The challenges are galactic. The first sexual relationships in space seem utopian, but the ambitious Dutchman is convinced that he will give birth to a human being conceived in space within his lifetime.

“If you want to have human colonies (…) outside the Earth and they want to be truly independent, you also have to face the challenge of reproduction,” he believes.

Humanity must therefore “become a multiplanetary species,” he emphasizes to AFP.

“A space station for your cells”

Given the enormous challenges of possible sexual relationships in space, the biggest of which is the lack of gravity that would separate couples, Spaceborn United primarily aims to create an embryo in space.

The company is working on breeding mice first for ethical reasons before considering shipping human sperm and eggs far from Earth. With this in mind, she created a disk that mixes the cells together.

It’s like a “space station for your cells,” summarizes Aqeel Shamsul, CEO of the British company Frontier Space Technologies, which is working with Spaceborn on the project.

The embryo is then cryogenically frozen to halt its development and ensure safe return under difficult conditions, including shock and gravity.

A launch with mouse cells is planned for the end of next year, and the first launch to produce a human embryo will take at least “five to six years,” according to Egbert Edelbroek.

In late October, Japanese scientists announced that they had sent frozen mouse embryos to the International Space Station (ISS) before culturing them.

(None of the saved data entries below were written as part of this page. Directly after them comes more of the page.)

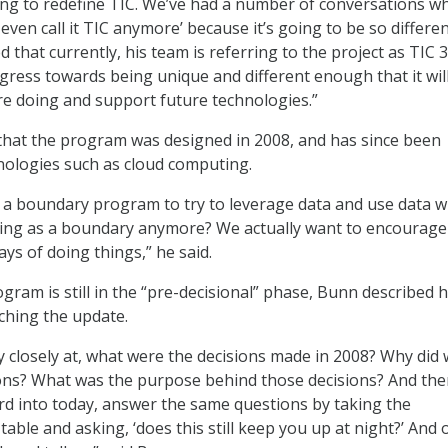
ing to redefine TIC. We’ve had a number of conversations w
even call it TIC anymore’ because it’s going to be so differen
 that currently, his team is referring to the project as TIC 3
ress towards being unique and different enough that it wil
e doing and support future technologies.”
that the program was designed in 2008, and has since been
nologies such as cloud computing.
 a boundary program to try to leverage data and use data 
thing as a boundary anymore? We actually want to encourage
ys of doing things,” he said.
ogram is still in the “pre-decisional” phase, Bunn described 
ching the update.
y closely at, what were the decisions made in 2008? Why did
ons? What was the purpose behind those decisions? And the
d into today, answer the same questions by taking the
table and asking, ‘does this still keep you up at night?’ And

Their “normal” development on board the ISS is an important first step.

An ethical challenge

But it is only a small step, and ethically it will be a giant leap before such an embryo can be implanted back into a woman and a first child conceived in space is born.

“It is a sensitive topic. Ultimately, you are exposing vulnerable human cells, human embryos, to the dangers of space (…) for which embryos were never designed,” said Egbert Edelbroek.

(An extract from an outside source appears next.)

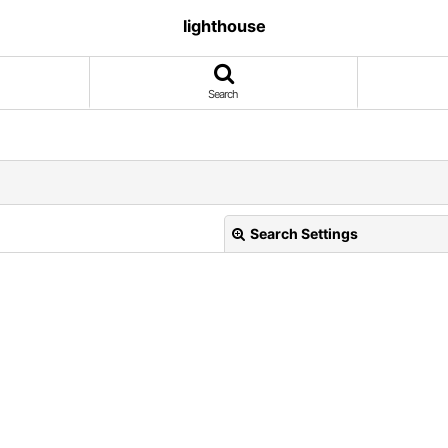
lighthouse
Search
Search Settings
View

The sensitivity of these issues is one reason space reproduction research has generally been left to private companies rather than NASA, he says.

Egbert Edelbroek, who believes that his company is the only one aiming to develop a human embryo in space, hopes that humanity will achieve natural birth in space, even if he admits that the road is “long.”

Bodily fluids pulled downward on Earth would be pulled upward in a low-gravity environment, presenting several challenges.

Risks associated with the growth of space tourism

While adult bodies can handle some differences, a growing fetus is more “vulnerable.” “So you first have to create the perfect environment,” he explains.

The current development of space tourism should also be taken into account: travelers of a new type may want to be the first to design in space, the entrepreneur foresees, raising awareness of the risks in the industry.

Spaceborn’s research – which replicates the process of in vitro fertilization in space – also helps people on Earth get pregnant, according to its executive director.

He originally hoped that a baby could be conceived in space within a few years, but the scale of the challenges forced him to scale back his ambitions.

“We went from extremely ambitious to just very ambitious,” he explained.

But the 48-year-old remains convinced that a baby will be born in space during his lifetime: “I assume it will live to be at least 100 years old. So that should give us enough decades to get there.”